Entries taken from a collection
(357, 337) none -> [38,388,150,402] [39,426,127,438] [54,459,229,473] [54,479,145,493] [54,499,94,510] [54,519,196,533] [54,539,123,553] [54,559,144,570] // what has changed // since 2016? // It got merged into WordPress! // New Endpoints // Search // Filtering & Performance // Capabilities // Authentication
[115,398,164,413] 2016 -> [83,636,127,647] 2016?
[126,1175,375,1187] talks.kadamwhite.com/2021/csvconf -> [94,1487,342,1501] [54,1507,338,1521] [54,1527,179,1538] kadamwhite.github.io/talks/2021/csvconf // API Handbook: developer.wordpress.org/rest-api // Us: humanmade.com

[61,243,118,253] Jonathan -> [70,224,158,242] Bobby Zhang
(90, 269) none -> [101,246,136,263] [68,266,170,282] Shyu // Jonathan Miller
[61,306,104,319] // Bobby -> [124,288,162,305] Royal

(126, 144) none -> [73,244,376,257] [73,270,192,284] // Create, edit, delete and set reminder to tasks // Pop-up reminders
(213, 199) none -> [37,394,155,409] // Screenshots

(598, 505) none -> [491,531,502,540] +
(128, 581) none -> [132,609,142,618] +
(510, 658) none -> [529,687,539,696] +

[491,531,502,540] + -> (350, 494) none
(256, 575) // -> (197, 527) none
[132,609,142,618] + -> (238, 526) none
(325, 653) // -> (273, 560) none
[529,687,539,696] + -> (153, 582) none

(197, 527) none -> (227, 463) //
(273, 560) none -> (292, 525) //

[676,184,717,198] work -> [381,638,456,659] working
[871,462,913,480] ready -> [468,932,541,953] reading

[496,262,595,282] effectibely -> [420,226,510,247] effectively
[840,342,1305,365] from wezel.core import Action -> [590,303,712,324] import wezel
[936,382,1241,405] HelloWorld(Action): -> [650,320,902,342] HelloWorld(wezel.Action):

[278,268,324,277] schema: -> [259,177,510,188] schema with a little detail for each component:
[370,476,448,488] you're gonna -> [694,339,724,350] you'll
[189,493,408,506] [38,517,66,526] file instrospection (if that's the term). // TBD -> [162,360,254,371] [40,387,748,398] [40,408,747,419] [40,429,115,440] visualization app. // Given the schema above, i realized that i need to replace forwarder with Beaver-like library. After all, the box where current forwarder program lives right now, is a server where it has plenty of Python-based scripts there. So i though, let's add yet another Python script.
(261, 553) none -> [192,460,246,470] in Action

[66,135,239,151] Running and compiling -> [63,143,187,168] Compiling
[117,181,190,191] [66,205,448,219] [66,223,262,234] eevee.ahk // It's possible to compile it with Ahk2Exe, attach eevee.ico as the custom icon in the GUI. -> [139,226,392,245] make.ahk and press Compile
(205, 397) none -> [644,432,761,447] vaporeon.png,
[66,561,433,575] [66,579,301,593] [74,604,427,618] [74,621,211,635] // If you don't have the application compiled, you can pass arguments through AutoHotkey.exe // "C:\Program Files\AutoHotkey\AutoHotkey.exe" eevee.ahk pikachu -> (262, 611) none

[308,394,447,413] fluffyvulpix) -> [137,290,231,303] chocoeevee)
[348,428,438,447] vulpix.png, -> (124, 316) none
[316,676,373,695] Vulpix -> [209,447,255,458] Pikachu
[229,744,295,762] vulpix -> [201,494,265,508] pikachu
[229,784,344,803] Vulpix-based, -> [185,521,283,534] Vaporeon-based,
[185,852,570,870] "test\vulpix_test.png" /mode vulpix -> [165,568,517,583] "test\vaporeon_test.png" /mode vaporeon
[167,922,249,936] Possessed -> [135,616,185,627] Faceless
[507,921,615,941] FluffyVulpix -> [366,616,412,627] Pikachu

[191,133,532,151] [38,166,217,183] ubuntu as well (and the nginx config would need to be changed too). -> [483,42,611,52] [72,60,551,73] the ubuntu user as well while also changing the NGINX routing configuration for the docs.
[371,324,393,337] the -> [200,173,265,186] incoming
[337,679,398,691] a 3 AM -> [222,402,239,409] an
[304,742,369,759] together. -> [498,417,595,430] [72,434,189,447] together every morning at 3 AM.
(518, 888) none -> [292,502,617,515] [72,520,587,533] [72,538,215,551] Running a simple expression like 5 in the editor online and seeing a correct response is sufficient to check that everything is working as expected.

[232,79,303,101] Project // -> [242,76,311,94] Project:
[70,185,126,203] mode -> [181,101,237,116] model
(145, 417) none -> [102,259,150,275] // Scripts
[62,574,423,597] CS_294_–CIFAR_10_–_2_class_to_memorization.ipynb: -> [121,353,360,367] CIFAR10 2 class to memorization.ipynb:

• **WHAT TO PRODUCE**
Please retype all of the data above exactly as written.

• **RESULT OF THIS TASK**
(357, 337) none -> [38,388,150,402] [39,426,127,438] [54,459,229,473] [54,479,145,493] [54,499,94,510] [54,519,196,533] [54,539,123,553] [54,559,144,570] // what has changed // since 2016? // It got merged into WordPress! // New Endpoints // Search // Filtering & Performance // Capabilities // Authentication
[115,398,164,413] 2016 -> [83,636,127,647] 2016?
[126,1175,375,1187] talks.kadamwhite.com/2021/csvconf -> [94,1487,342,1501] [54,1507,338,1521] [54,1527,179,1538] kadamwhite.github.io/talks/2021/csvconf // API Handbook: developer.wordpress.org/rest-api // Us: humanmade.com

[61,243,118,253] Jonathan -> [70,224,158,242] Bobby Zhang
(90, 269) none -> [101,246,136,263] [68,266,170,282] Shyu // Jonathan Miller
[61,306,104,319] // Bobby -> [124,288,162,305] Royal

(126, 144) none -> [73,244,376,257] [73,270,192,284] // Create, edit, delete and set reminder to tasks // Pop-up reminders
(213, 199) none -> [37,394,155,409] // Screenshots

(598, 505) none -> [491,531,502,540] +
(128, 581) none -> [132,609,142,618] +
(510, 658) none -> [529,687,539,696] +

[491,531,502,540] + -> (350, 494) none
(256, 575) // -> (197, 527) none
[132,609,142,618] + -> (238, 526) none
(325, 653) // -> (273, 560) none
[529,687,539,696] + -> (153, 582) none

(197, 527) none -> (227, 463) //
(273, 560) none -> (292, 525) //

[676,184,717,198] work -> [381,638,456,659] working
[871,462,913,480] ready -> [468,932,541,953] reading

[496,262,595,282] effectibely -> [420,226,510,247] effectively
[840,342,1305,365] from wezel.core import Action -> [590,303,712,324] import wezel
[936,382,1241,405] HelloWorld(Action): -> [650,320,902,342] HelloWorld(wezel.Action):

[278,268,324,277] schema: -> [259,177,510,188] schema with a little detail for each component:
[370,476,448,488] you're gonna -> [694,339,724,350] you'll
[189,493,408,506] [38,517,66,526] file instrospection (if that's the term). // TBD -> [162,360,254,371] [40,387,748,398] [40,408,747,419] [40,429,115,440] visualization app. // Given the schema above, i realized that i need to replace forwarder with Beaver-like library. After all, the box where current forwarder program lives right now, is a server where it has plenty of Python-based scripts there. So i though, let's add yet another Python script.
(261, 553) none -> [192,460,246,470] in Action

[66,135,239,151] Running and compiling -> [63,143,187,168] Compiling
[117,181,190,191] [66,205,448,219] [66,223,262,234] eevee.ahk // It's possible to compile it with Ahk2Exe, attach eevee.ico as the custom icon in the GUI. -> [139,226,392,245] make.ahk and press Compile
(205, 397) none -> [644,432,761,447] vaporeon.png,
[66,561,433,575] [66,579,301,593] [74,604,427,618] [74,621,211,635] // If you don't have the application compiled, you can pass arguments through AutoHotkey.exe // "C:\Program Files\AutoHotkey\AutoHotkey.exe" eevee.ahk pikachu -> (262, 611) none

[308,394,447,413] fluffyvulpix) -> [137,290,231,303] chocoeevee)
[348,428,438,447] vulpix.png, -> (124, 316) none
[316,676,373,695] Vulpix -> [209,447,255,458] Pikachu
[229,744,295,762] vulpix -> [201,494,265,508] pikachu
[229,784,344,803] Vulpix-based, -> [185,521,283,534] Vaporeon-based,
[185,852,570,870] "test\vulpix_test.png" /mode vulpix -> [165,568,517,583] "test\vaporeon_test.png" /mode vaporeon
[167,922,249,936] Possessed -> [135,616,185,627] Faceless
[507,921,615,941] FluffyVulpix -> [366,616,412,627] Pikachu

[191,133,532,151] [38,166,217,183] ubuntu as well (and the nginx config would need to be changed too). -> [483,42,611,52] [72,60,551,73] the ubuntu user as well while also changing the NGINX routing configuration for the docs.
[371,324,393,337] the -> [200,173,265,186] incoming
[337,679,398,691] a 3 AM -> [222,402,239,409] an
[304,742,369,759] together. -> [498,417,595,430] [72,434,189,447] together every morning at 3 AM.
(518, 888) none -> [292,502,617,515] [72,520,587,533] [72,538,215,551] Running a simple expression like 5 in the editor online and seeing a correct response is sufficient to check that everything is working as expected.

[232,79,303,101] Project // -> [242,76,311,94] Project:
[70,185,126,203] mode -> [181,101,237,116] model
(145, 417) none -> [102,259,150,275] // Scripts
[62,574,423,597] CS_294_–CIFAR_10_–_2_class_to_memorization.ipynb: -> [121,353,360,367] CIFAR10 2 class to memorization.ipynb:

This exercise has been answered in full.